97.1% of residents lived in urban areas, while 2.9% lived in rural areas.

There were 1,271 households in West End-Cobb Town, of which 28.6% had children under the age of 18 living in them. Of all households, 33.2% were married-couple households, 25.4% were households with a male householder and no spouse or partner present, and 31.9% were households with a female householder and no spouse or partner present.
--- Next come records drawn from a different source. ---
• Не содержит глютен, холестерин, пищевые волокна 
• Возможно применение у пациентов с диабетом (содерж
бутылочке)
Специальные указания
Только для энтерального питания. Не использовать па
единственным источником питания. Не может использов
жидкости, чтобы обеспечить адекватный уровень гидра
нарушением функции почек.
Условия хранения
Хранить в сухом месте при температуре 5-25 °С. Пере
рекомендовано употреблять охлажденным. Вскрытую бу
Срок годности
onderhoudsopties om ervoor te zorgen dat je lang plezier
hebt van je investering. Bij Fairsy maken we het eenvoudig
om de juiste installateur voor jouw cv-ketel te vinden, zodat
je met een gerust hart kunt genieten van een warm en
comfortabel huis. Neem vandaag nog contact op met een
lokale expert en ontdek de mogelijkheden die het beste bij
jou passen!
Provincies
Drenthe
About 32.2% of all households were made up of individuals and 13.9% had someone living alone who was 65 years of age or older.

There were 1,545 housing units, of which 17.7% were vacant. The homeowner vacancy rate was 1.1% and the rental vacancy rate was 13.6%.

===2010 census===
As of the census of 2010, there were 3,465 people, 1,381 households, and 938 families residing in the community. The population density was 322.7 PD/sqmi. There were 1,631 housing units at an average density of 393 /sqmi. The racial makeup of the community was 76.1% White, 20.9% Black or African American, 0.5% Native American, 0.2% Asian, 0.0% Pacific Islander, 0.4% from other races, and 1.9% from two or more races. 1.6% of the population were Hispanic or Latino of any race.
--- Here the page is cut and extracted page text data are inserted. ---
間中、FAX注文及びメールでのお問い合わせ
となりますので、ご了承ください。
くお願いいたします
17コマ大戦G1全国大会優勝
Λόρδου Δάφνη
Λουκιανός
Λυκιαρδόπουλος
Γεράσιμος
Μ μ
There were 1,381 households, out of which 24.1% had children under the age of 18 living with them, 41.6% were married couples living together, 19.2% had a female householder with no husband present, and 32.1% were non-families. 28.2% of all households were made up of individuals, and 11.1% had someone living alone who was 65 years of age or older. The average household size was 2.51 and the average family size was 3.08.

In the community, the population was spread out, with 23.3% under the age of 18, 8.3% from 18 to 24, 24.4% from 25 to 44, 27.8% from 45 to 64, and 16.2% who were 65 years of age or older. The median age was 40.4 years. For every 100 females, there were 94.0 males. For every 100 females age 18 and over, there were 100.1 males.
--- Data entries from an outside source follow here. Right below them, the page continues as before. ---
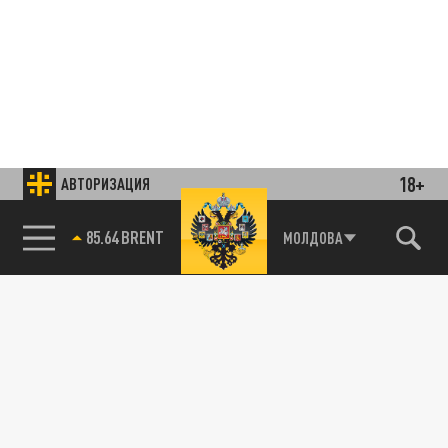
18+
АВТОРИЗАЦИЯ
85.64 BRENT
МОЛДОВА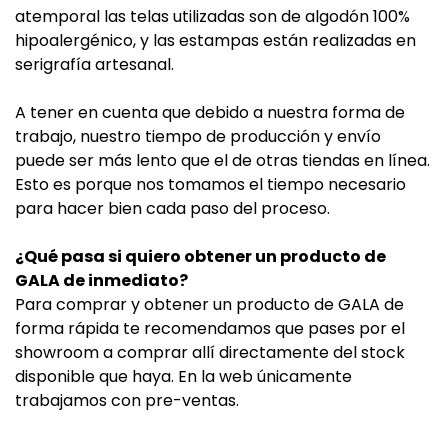
atemporal las telas utilizadas son de algodón 100%
hipoalergénico, y las estampas están realizadas en
serigrafía artesanal.
A tener en cuenta que debido a nuestra forma de
trabajo, nuestro tiempo de producción y envío
puede ser más lento que el de otras tiendas en línea.
Esto es porque nos tomamos el tiempo necesario
para hacer bien cada paso del proceso.
¿Qué pasa si quiero obtener un producto de
GALA de inmediato?
Para comprar y obtener un producto de GALA de
forma rápida te recomendamos que pases por el
showroom a comprar allí directamente del stock
disponible que haya. En la web únicamente
trabajamos con pre-ventas.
The median income for a household in the community was $23,269, and the median income for a family was $30,469. Males had a median income of $26,438 versus $28,719 for females. The per capita income for the community was $13,201. About 24.5% of families and 28.3% of the population were below the poverty line, including 45.3% of those under age 18 and 14.1% of those age 65 or over.